In a telephone interview with NST Business today, he said Malaysia’s export of structural bearings rose by 36.2 per cent to RM14.14 million in 2016, from RM10.38 million in 2015.
“Rubber bearings from Malaysia are bringing much-needed safety to buildings in earthquake-prone countries,” said Mah, adding that rubber bearings can save countless lives and prevent billions of dollars in damage.
The rubber bearings work by keeping buildings from having direct contact with the ground. They do not absorb an earthquake’s energy, but deflect it through the dynamics of the system.
The earthquake’s frequencies – and their destructive energy – are not transmitted to the rest of the structure. Buildings built on rubber bearings will still shake during an earthquake, but they would glide on their base rather than wobble dangerously.
“Our rubber bearings are stiff enough to support a building, and also pliant enough to deflect the energy of an earthquake,” he said.
Mah assured that Malaysian manufacturers of engineering rubber products are certified to international standards, such as ISO 9001:2015 and ISO 22762 for elastomeric seismic protection isolators and tested by laboratories with ISO/IEC 17025 certification.

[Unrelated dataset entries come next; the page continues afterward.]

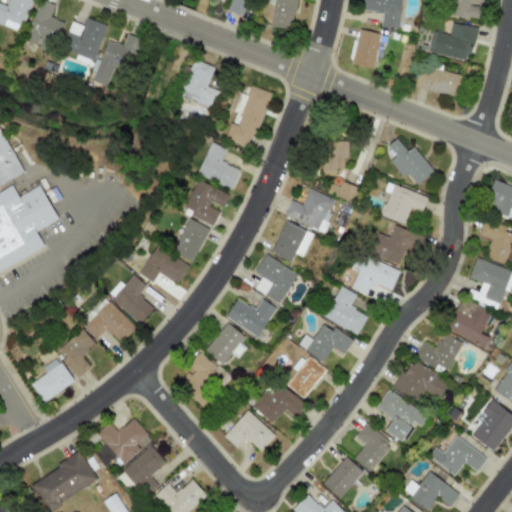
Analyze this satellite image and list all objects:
building: (235, 6)
building: (236, 6)
road: (145, 8)
building: (462, 8)
building: (463, 9)
building: (383, 11)
building: (384, 11)
building: (13, 13)
building: (281, 13)
building: (13, 14)
building: (281, 14)
road: (179, 22)
building: (41, 23)
building: (42, 24)
building: (82, 40)
building: (83, 40)
building: (452, 41)
building: (452, 42)
building: (363, 48)
building: (363, 48)
building: (113, 59)
building: (113, 59)
building: (437, 81)
building: (437, 81)
building: (196, 83)
building: (197, 84)
road: (352, 90)
building: (246, 114)
building: (247, 115)
building: (511, 123)
building: (331, 155)
building: (332, 156)
building: (8, 158)
building: (407, 162)
building: (408, 162)
building: (6, 163)
building: (215, 166)
building: (216, 167)
building: (500, 198)
building: (500, 199)
building: (203, 202)
building: (204, 202)
building: (400, 203)
building: (400, 204)
building: (309, 209)
building: (310, 210)
road: (96, 216)
building: (24, 221)
building: (22, 224)
building: (187, 240)
building: (188, 240)
building: (495, 240)
building: (289, 241)
building: (496, 241)
building: (289, 242)
building: (391, 244)
building: (392, 245)
building: (160, 266)
building: (161, 266)
road: (218, 274)
building: (372, 275)
building: (373, 276)
building: (272, 278)
building: (272, 278)
building: (129, 298)
building: (129, 299)
building: (342, 311)
building: (343, 311)
building: (249, 315)
building: (249, 316)
building: (105, 321)
building: (106, 321)
building: (467, 321)
building: (468, 322)
building: (323, 342)
building: (323, 342)
building: (223, 343)
building: (224, 344)
road: (379, 348)
building: (74, 351)
building: (75, 351)
building: (438, 352)
building: (438, 353)
building: (303, 375)
building: (304, 376)
building: (199, 378)
building: (199, 378)
building: (50, 380)
building: (50, 380)
building: (418, 382)
building: (418, 382)
building: (504, 384)
building: (505, 385)
building: (276, 402)
building: (276, 402)
road: (19, 409)
building: (398, 415)
building: (398, 415)
road: (12, 418)
building: (491, 425)
building: (492, 425)
building: (247, 432)
building: (248, 432)
building: (121, 439)
building: (121, 439)
building: (369, 447)
building: (369, 447)
building: (456, 456)
building: (456, 457)
building: (142, 469)
building: (143, 469)
building: (340, 477)
building: (341, 477)
building: (62, 481)
building: (62, 482)
road: (494, 489)
building: (428, 490)
building: (429, 491)
building: (178, 497)
building: (179, 497)
building: (313, 505)
building: (313, 506)
building: (403, 509)
building: (404, 509)
building: (1, 510)
building: (2, 510)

He noted with enthusiasm that it is not just new buildings in earthquake-prone areas incorporating such technology.
“Historical buildings can also be retrofitted with these rubber bearings to protect them from the devastating effects of earthquakes,” he said.
A few days back, Mah held bilateral discussions with the Philippines Secretary of Trade and Industry, Ramon M. Lopez, and Secretary of Energy, Alfonso G. Cusi, on trade and investment opportunities in palm oil and rubber businesses.

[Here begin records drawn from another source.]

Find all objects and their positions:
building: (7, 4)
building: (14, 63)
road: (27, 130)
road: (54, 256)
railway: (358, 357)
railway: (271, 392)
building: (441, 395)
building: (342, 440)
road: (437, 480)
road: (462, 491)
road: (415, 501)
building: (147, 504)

Mah’s trade mission delegation to the country comprised representatives from the Ministry of Plantation Industries and Commodities, the MPOB, the Malaysian Palm Oil Council (MPOC), the Malaysian Rubber Board (MRB) and the Malaysian Rubber Export Promotion Council (MREPC).
The Philippines is currently using B2 (2 per cent biodiesel blended with 98 per cent regular diesel) and is looking to improve the mixture to B5 (5 per cent biodiesel blended with 95 per cent regular diesel) using coco-methyl ester (CME).

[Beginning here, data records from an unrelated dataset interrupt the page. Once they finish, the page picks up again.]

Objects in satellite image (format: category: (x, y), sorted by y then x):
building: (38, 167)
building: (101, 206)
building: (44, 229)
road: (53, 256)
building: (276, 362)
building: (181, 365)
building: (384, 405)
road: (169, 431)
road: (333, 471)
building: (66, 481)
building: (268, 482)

If the B5 policy is mandated by the Philippines government, it would require some 350 million litres or 323,494.5 tonnes of CME.
“Malaysia has ample supply of sustainable palm methyl ester, which we can ship into the Philippines and blend with CME and regular diesel,” Mah said.
He added that there are 23 biodiesel producers in Malaysia with a combined commercial capacity of 2.7 million tonnes of palm methyl ester per year.